Though Pham spends some time wondering if there could have been more in Ma’s novel on the immigrant experience. (As Ayan notes, she identifies more with the generational emphasis than with Candace’s experience as the child of Chinese immigrants.) Other reviewers seem to have identified more than Pham did with the second-generation immigrant theme, and specifically with the connections drawn between Asian American experience and the burdens of cultural identity and work ethic:
Alex Simms, aka whatpageareyouon, referred to the “internal apocalypses” of Asian American identity. Centering this aspect of the novel accords with Smrithi’s sense that the novel’s “immigrant story” is “one of the most important reasons why one should read this book.” (Odmaa and Ryoji agreed. For Ryoji, Candace’s father’s story epitomizes the ways in which “working and its repetitive routines” are pathways to assimilation and “the only ways to suppress their alienation and loneliness.) Harper points to another reviewer, ClaireReadsBooks, who coins the term “cultural severance” to talk about the impact of assimilation on a second-generation immigrant like Candace.
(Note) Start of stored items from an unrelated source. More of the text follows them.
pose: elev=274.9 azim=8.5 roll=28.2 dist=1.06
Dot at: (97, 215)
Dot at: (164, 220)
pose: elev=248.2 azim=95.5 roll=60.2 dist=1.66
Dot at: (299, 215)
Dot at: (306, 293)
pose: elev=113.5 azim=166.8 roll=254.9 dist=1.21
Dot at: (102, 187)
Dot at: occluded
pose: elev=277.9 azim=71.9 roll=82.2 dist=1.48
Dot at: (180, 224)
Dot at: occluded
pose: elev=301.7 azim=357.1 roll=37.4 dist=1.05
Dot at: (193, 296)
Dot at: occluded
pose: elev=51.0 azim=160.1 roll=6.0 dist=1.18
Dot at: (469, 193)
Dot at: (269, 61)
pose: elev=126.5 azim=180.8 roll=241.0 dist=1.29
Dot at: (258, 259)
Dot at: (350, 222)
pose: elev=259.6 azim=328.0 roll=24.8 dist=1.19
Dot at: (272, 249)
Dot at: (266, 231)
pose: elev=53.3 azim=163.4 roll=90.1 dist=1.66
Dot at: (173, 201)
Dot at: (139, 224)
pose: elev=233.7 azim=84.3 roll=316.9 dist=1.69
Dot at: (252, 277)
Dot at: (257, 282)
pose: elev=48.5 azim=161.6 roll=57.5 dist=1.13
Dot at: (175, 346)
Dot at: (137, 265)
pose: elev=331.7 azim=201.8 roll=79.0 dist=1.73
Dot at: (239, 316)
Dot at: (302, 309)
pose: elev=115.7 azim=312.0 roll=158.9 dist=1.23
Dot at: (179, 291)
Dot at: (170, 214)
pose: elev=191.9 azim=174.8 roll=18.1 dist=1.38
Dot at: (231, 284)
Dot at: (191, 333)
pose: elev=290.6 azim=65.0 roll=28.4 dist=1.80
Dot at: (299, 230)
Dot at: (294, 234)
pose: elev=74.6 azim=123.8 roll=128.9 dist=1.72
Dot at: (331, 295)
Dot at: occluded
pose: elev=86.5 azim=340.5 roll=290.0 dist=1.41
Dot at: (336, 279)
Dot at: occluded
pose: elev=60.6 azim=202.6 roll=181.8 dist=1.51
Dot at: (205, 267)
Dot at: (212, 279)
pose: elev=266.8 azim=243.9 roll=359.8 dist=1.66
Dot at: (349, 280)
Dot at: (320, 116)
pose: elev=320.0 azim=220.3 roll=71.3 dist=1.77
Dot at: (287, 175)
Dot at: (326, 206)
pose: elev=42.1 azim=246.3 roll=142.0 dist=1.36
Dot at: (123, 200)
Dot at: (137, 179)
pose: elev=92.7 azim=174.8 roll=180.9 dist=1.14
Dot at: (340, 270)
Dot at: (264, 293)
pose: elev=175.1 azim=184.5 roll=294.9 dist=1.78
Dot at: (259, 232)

As Harper notes, Claire prefers the flashback sequences because “they depicted anxieties of the modern world so well.” I wasn’t sure how conscious Claire was that she describes her summer as “fevered” or that she pined for a return to routines and rituals with the fall. Hmm…
Finally, noting the similarity between book vlogging and the kinds of assignments I’ve given you so far, Yaman noticed that the review by Wuthering Reader Reviews blends summary with original analysis, centering on the book’s coming-of-age story.
(The idea of adolescence — or young adulthood — as a contagious disorder is a these explored in a book no longer included on the syllabus: the graphic novel Black Hole, which I highly recommend.) The most relatable aspect of this review of Severance, however, at least to Yaman? That would be the reviewer’s “really relatable” confusion at times. Perhaps this suggests that even the best reviewer of a zombie novel is only, er, human, in the end.